Going from generalised education for boys and then for girls to greater awareness due to learning to read and write leads to a secularisation, a “disenchantment” with the world, and to lower fertility rates – indispensable ingredients of the famous “democratic transition”.
It is true that unemployed young Arab university graduates were the first to revolt. But from Morocco to Jordan, all age groups and genders were present among the protesters. In no case can the revolutions be considered an exclusive exploit of youth. Nor is it an Islamic revolution; this ground swell is essentially of secular origin.

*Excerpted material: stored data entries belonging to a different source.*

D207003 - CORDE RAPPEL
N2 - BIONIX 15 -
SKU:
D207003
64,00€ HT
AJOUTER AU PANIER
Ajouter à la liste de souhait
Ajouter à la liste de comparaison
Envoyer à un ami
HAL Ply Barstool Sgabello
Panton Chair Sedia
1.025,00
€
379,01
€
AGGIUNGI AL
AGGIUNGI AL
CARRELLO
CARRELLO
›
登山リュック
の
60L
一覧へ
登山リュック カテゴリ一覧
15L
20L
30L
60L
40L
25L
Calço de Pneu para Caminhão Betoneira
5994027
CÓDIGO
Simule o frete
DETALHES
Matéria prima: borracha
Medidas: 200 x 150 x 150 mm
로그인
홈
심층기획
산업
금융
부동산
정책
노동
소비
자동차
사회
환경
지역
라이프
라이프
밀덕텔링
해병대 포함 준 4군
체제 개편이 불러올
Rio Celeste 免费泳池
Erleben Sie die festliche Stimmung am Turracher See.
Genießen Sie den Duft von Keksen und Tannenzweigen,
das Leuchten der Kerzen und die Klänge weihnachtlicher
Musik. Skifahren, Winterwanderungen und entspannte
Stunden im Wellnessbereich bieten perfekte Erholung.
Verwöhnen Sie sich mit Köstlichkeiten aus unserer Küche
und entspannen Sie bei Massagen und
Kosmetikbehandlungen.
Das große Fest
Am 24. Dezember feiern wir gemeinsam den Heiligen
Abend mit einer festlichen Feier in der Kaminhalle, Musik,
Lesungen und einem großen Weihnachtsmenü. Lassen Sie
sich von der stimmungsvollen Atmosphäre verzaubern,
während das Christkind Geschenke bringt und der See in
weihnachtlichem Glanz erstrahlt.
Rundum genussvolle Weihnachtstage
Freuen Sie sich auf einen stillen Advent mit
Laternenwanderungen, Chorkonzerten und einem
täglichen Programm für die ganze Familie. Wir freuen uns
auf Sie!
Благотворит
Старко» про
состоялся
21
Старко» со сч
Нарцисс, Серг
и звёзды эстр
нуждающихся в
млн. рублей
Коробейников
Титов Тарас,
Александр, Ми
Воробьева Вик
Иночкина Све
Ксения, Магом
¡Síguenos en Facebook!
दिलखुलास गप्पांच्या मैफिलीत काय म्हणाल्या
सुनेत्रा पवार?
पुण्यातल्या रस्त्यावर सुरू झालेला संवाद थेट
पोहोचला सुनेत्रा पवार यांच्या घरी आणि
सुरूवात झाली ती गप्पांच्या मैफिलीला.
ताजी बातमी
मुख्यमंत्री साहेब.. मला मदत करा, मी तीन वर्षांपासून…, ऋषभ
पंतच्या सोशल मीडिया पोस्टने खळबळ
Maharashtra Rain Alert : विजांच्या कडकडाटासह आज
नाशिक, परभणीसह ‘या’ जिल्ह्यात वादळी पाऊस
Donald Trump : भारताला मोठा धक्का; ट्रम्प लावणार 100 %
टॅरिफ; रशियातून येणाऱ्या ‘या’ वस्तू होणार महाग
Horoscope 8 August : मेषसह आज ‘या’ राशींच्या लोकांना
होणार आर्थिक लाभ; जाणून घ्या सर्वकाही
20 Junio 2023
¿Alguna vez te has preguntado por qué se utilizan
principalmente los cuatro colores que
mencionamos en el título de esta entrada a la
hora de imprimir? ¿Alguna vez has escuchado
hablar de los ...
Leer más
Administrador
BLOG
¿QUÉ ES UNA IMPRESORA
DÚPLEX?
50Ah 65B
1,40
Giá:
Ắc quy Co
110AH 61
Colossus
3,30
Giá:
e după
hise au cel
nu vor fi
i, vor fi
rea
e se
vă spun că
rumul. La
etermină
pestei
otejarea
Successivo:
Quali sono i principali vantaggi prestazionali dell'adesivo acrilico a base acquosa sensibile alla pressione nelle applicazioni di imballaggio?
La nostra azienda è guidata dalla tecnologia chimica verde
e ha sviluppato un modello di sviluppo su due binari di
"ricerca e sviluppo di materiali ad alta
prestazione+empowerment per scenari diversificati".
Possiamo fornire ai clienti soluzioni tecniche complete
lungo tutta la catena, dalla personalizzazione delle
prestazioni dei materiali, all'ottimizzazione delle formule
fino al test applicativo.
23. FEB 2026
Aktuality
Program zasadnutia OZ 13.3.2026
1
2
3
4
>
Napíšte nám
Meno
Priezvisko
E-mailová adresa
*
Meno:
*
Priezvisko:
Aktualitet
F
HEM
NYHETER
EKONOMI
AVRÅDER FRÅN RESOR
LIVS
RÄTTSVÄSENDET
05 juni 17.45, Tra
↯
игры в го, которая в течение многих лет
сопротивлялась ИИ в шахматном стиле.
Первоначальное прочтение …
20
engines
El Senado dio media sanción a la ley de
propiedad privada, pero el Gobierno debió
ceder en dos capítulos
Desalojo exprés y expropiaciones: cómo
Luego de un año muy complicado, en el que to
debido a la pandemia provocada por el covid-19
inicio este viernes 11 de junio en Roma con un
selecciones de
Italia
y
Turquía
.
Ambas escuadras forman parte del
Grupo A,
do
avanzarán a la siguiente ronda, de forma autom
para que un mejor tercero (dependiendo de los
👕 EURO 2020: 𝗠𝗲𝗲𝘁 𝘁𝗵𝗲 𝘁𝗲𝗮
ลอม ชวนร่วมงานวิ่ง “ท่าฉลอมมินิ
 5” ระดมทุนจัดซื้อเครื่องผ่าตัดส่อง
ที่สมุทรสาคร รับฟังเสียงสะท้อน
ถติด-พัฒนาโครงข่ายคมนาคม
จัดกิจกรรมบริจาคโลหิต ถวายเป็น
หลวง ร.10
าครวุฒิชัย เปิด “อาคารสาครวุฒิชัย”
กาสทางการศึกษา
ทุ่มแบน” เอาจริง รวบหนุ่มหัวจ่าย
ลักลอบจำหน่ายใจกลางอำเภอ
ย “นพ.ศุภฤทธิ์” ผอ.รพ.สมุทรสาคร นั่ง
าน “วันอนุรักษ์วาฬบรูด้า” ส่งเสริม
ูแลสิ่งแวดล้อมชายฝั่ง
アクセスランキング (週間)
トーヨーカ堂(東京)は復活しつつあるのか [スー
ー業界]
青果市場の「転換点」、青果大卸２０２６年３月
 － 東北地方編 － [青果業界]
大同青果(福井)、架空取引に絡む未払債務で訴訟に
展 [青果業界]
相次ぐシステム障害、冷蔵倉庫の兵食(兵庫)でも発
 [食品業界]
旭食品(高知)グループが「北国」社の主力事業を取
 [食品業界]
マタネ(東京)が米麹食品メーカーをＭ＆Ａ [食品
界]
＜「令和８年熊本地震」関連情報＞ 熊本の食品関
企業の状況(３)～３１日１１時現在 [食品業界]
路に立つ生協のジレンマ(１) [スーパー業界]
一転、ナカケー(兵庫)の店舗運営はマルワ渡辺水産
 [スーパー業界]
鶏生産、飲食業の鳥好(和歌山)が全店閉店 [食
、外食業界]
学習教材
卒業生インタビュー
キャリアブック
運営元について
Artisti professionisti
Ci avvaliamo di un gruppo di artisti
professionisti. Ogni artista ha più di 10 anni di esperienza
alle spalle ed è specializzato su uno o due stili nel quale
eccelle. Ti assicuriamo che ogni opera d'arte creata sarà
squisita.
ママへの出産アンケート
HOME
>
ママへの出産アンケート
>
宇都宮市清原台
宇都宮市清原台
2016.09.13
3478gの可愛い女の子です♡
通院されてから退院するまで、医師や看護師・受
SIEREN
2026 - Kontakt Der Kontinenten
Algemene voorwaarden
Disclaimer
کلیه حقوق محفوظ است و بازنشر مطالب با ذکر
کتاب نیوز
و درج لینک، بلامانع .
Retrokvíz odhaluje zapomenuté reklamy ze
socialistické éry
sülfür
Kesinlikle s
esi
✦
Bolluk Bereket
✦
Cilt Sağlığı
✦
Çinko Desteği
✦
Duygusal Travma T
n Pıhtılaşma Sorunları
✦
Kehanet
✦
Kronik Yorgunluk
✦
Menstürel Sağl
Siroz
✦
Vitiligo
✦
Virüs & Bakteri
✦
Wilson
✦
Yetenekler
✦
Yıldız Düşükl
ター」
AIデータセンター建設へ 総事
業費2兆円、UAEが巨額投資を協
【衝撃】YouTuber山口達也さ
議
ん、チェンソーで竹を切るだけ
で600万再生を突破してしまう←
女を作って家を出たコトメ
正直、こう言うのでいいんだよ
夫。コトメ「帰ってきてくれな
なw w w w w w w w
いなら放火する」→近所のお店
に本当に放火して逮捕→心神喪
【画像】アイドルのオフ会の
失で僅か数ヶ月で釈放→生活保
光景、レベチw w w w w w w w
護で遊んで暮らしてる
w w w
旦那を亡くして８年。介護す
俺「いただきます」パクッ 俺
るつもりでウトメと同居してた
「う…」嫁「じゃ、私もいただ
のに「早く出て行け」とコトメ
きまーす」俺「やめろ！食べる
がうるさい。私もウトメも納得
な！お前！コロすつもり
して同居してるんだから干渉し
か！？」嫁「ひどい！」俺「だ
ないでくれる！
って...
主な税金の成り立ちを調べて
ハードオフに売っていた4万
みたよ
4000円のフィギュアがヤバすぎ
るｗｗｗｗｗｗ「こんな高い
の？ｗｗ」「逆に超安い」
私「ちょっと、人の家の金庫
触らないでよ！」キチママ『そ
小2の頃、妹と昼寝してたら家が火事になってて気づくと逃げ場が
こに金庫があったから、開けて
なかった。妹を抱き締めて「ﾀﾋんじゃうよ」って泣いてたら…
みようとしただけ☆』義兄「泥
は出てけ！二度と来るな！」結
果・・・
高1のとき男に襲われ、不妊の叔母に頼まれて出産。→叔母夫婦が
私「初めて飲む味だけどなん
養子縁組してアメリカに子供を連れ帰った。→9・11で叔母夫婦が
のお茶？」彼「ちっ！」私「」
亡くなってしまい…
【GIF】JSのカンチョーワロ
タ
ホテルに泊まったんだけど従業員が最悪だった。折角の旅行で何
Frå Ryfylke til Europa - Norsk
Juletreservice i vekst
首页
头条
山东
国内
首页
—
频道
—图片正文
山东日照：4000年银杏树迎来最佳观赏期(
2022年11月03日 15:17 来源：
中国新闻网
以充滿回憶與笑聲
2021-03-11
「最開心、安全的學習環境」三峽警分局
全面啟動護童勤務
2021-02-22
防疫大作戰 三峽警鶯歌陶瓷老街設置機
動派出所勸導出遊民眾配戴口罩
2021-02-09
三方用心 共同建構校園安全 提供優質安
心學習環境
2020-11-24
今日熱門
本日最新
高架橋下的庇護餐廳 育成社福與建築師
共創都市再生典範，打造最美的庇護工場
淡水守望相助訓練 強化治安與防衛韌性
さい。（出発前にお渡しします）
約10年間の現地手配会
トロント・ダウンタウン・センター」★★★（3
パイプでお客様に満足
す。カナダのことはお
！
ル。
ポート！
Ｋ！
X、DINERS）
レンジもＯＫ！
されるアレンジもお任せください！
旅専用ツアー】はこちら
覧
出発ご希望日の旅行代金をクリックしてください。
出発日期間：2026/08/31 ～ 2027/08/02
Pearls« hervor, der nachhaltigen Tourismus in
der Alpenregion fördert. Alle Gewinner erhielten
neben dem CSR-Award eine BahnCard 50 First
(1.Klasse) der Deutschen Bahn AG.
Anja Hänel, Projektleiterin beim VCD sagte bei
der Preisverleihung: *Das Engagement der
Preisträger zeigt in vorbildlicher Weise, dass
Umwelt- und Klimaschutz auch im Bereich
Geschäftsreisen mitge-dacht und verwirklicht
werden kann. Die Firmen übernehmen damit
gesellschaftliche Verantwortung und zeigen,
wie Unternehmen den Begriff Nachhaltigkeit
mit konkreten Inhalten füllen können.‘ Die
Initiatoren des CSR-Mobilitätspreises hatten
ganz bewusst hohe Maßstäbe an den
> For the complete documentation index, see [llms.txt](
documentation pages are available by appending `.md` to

CHART 1 Birth Rates in Israel – Palestine: Rising among the Jews, Falling among the Palestinians
TABLE 1 Demographic and Socio-Economic Indicators up to 2010
Population in 2010 (thousands) | Recent Fertility Rate | Maximum Fertility Rate | Year | Infant Mortality Rate (per 1000 live born alive) | Literacy Rate Young Men (%) | Literacy Rate Young Women (%) | GDP per capita (USD) | |
Morocco | 32,911 | 2.36 | 7.40 | 1972 | 31 | 81 | 61 | 4,330 |
Algeria | 35,423 | 2.27-2.71 | 8.36 | 1962 | 31 | 94 | 86 | 7,940 |
Tunisia | 10,374 | 2.05 | 7.25 | 1962 | 20 | 96 | 92 | 7,070 |
Libya | 6,546 | 2.68 | 7.62 | 1982 | 18 | 98 | 97 | 15,630 |
Mauritania | 3,366 | 4.52 | 6.79 | 1987 | 73 | 68 | 56 | 2 ,150 |
Egypt | 84,474 | 3.02-3.25 | 7.07 | 1962 | 35 | 90 | 79 | 5,460 |
Sudan | 43,192 | 4.23 | 6.67 | 1972 | 69 | 85 | 71 | 1,930 |
Iraq | 31,467 | 3.50 | 7.30 | 1957 | 33 | 89 | 81 | 2,300 |
Syria | 22,505 | 3.50 | 7.80 | 1982 | 16 | 94 | 90 | 4,350 |
Jordan | 6,472 | 3.59 | 8.00 | 1967 | 19 | 99 | 99 | 5,530 |
Lebanon | 3,762 | 1.60 | 5.74 | 1948 | 15 | 99 | 99 | 10,880 |
Palestine | 4,409 | 4.31 | 8.00 | 1962 | 16 | 99 | 99 | 1,100 |
Saudi Arabia* | 26,246 | 3.41 | 8.45 | 1976 | 18 | 96 | 96 | 22,950 |
Yemen | 24,256 | 5.00 | 8.70 | 1982 | 55 | 59 | 44 | 2,210 |
United Arab Emirates* | 4,707 | 2.93 | 7.50 | 1982 | 10 | 93 | 93 | 24,090 |
Kuwait* | 3,051 | 3.24 | 7.50 | 1962 | 9 | 100 | 100 | 52,610 |
Oman* | 2,905 | 2.85 | 8.70 | 1986 | 12 | 98 | 97 | 20,650 |
Qatar* | 1,508 | 2.38 | 7.75 | 1972 | 8 | 95 | 98 | 52,000 |
Bahrain* | 807 | 2.30 | 6.21 | 1972 | 9 | 97 | 97 | 21,290 |
Turkey | 75,705 | 2.09 | 6.90 | 1953 | 28 | 98 | 93 | 13,770 |
Iran | 75,078 | 1.83 | 7.00 | 1963 | 31 | 99 | 97 | 10,840 |
* National populations, not counting foreigners
Sources: Calculations based on national sources (official registers, censuses, etc.) and the results of various surveys, i.e.: World Fertility Survey (WFS), Demographic and Health Surveys (DHS), Pan-Arab Project for Child Development (PAPCHILD), Pan-Arab Project for Family Health (PAPFAM); as well as the following works: United Nations, World Population Prospects as Assessed in 2008, New York, 2009; US Census Bureau, “IDB Data Access – Spreadsheet, 2010”; Population Reference Bureau, “World Population Data Sheet”, Washington DC, 2010; Youssef Courbage, New Demographic Scenarios in the Mediterranean, INED, Paris, 2002.